WORK TASK:
Restate all entries word for word, minus pictures.

(Saved data entries)
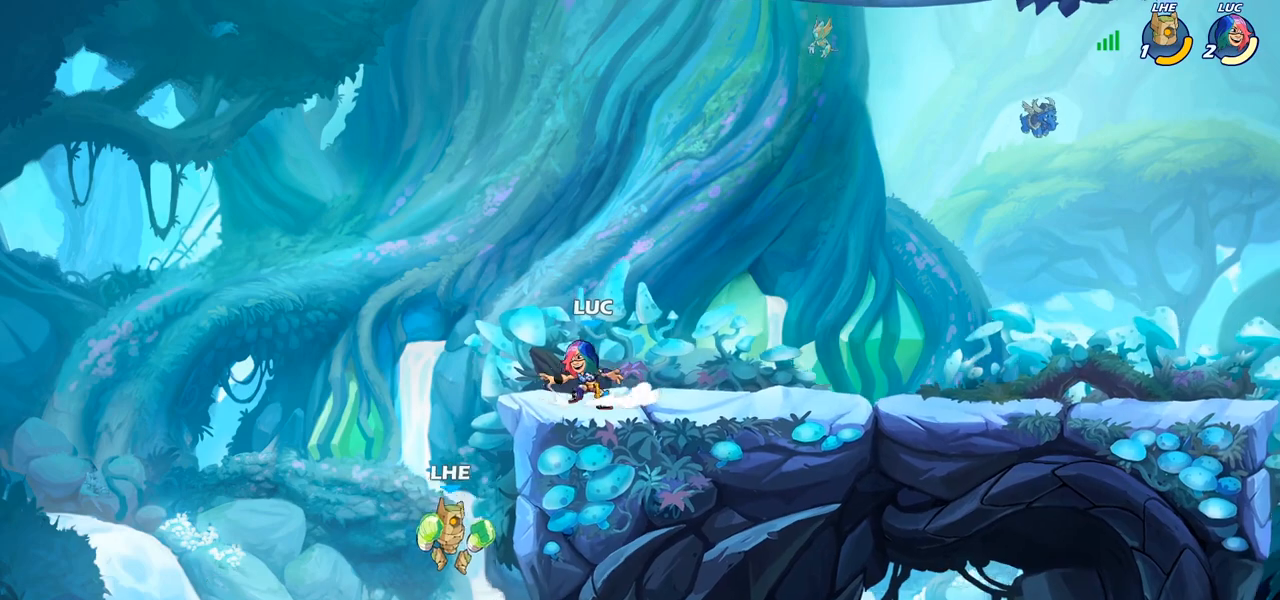
{"dt_ms": 500, "buttons": [], "left_stick": "center", "right_stick": "center", "events": [[50, "SQUARE", "down"], [100, "R2", "up"], [150, "SQUARE", "up"], [333, "left_stick", "down-right"], [483, "left_stick", "center"]]}
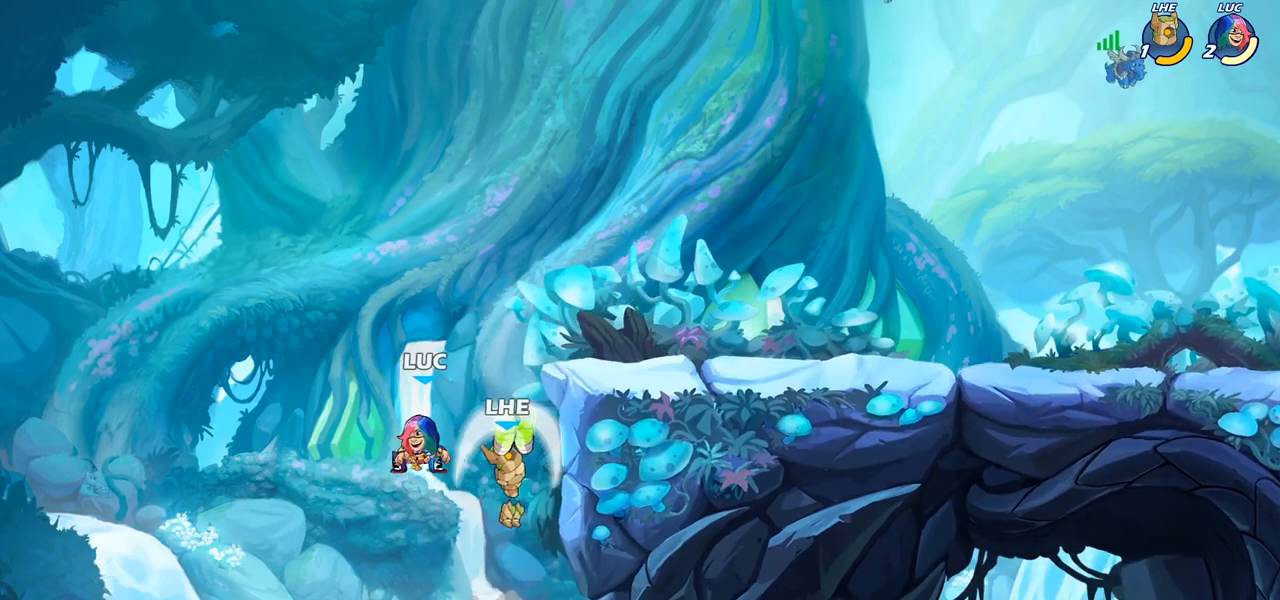
{"dt_ms": 500, "buttons": [], "left_stick": "up-right", "right_stick": "center", "events": [[33, "left_stick", "right"], [267, "CROSS", "down"], [333, "CIRCLE", "down"], [333, "CROSS", "up"], [450, "CIRCLE", "up"], [483, "left_stick", "up-right"]]}
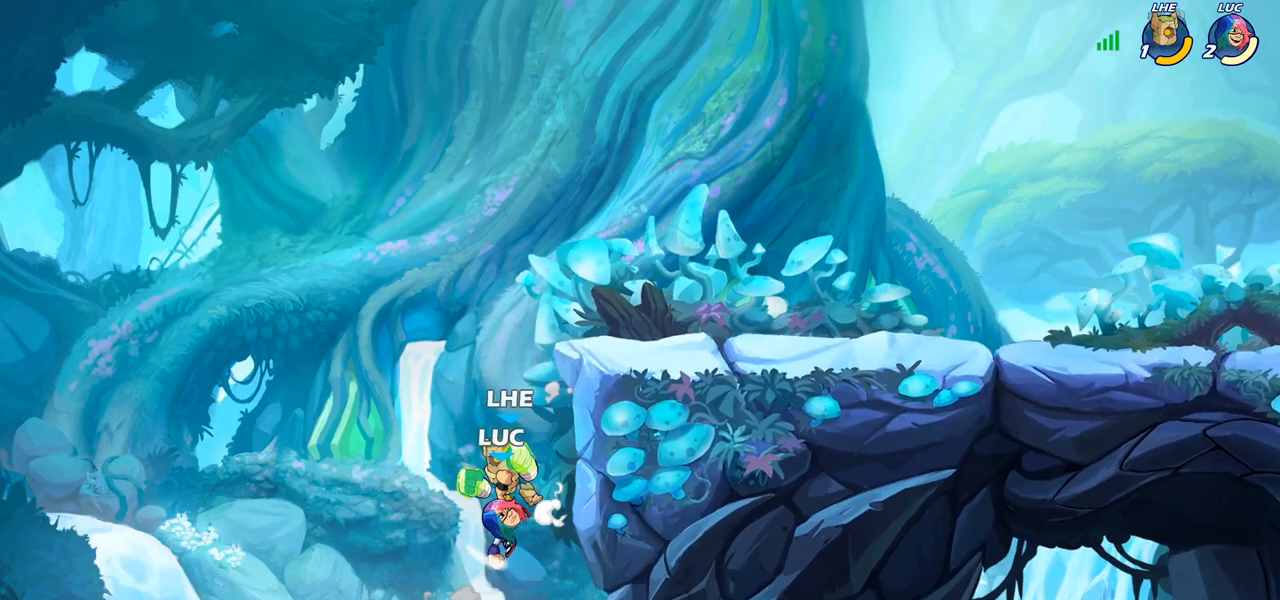
{"dt_ms": 500, "buttons": [], "left_stick": "down-left", "right_stick": "center", "events": [[417, "left_stick", "down-left"]]}
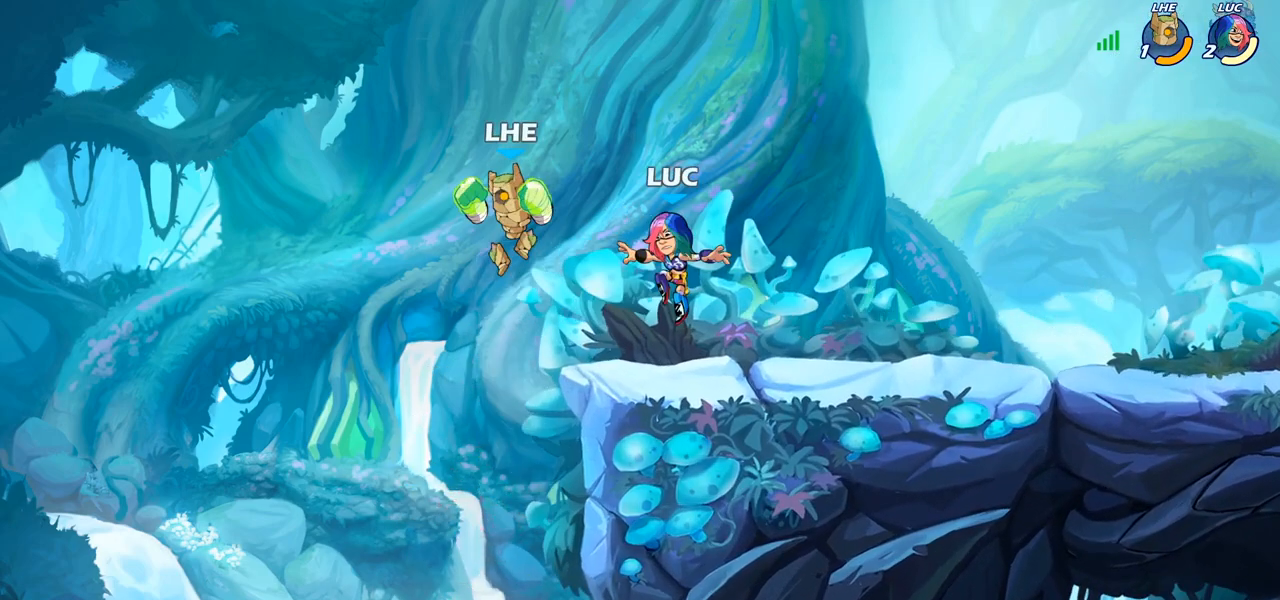
{"dt_ms": 500, "buttons": ["R2"], "left_stick": "down-left", "right_stick": "center", "events": [[100, "left_stick", "down-right"], [250, "left_stick", "left"], [383, "left_stick", "down-left"], [467, "R2", "down"]]}
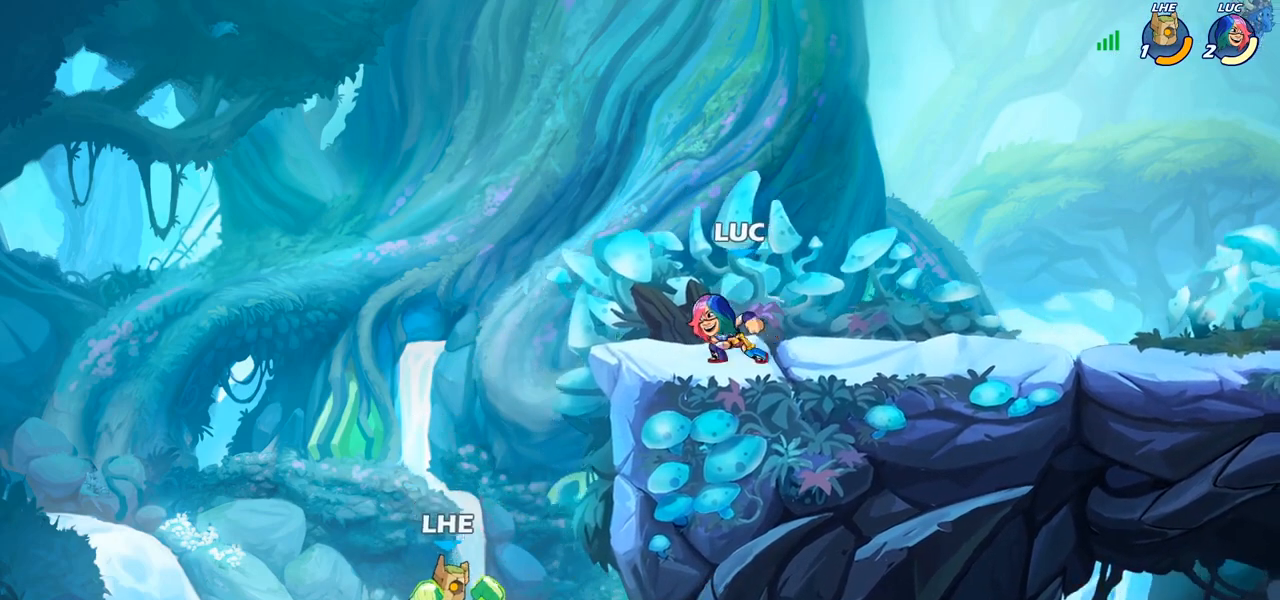
{"dt_ms": 500, "buttons": [], "left_stick": "right", "right_stick": "center", "events": [[33, "SQUARE", "down"], [83, "R2", "up"], [150, "SQUARE", "up"], [200, "left_stick", "down"], [300, "left_stick", "center"], [500, "left_stick", "right"]]}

RESPONSE:
{"dt_ms": 500, "buttons": [], "left_stick": "center", "right_stick": "center", "events": [[50, "SQUARE", "down"], [100, "R2", "up"], [150, "SQUARE", "up"], [333, "left_stick", "down-right"], [483, "left_stick", "center"]]}
{"dt_ms": 500, "buttons": [], "left_stick": "up-right", "right_stick": "center", "events": [[33, "left_stick", "right"], [267, "CROSS", "down"], [333, "CIRCLE", "down"], [333, "CROSS", "up"], [450, "CIRCLE", "up"], [483, "left_stick", "up-right"]]}
{"dt_ms": 500, "buttons": [], "left_stick": "down-left", "right_stick": "center", "events": [[417, "left_stick", "down-left"]]}
{"dt_ms": 500, "buttons": ["R2"], "left_stick": "down-left", "right_stick": "center", "events": [[100, "left_stick", "down-right"], [250, "left_stick", "left"], [383, "left_stick", "down-left"], [467, "R2", "down"]]}
{"dt_ms": 500, "buttons": [], "left_stick": "right", "right_stick": "center", "events": [[33, "SQUARE", "down"], [83, "R2", "up"], [150, "SQUARE", "up"], [200, "left_stick", "down"], [300, "left_stick", "center"], [500, "left_stick", "right"]]}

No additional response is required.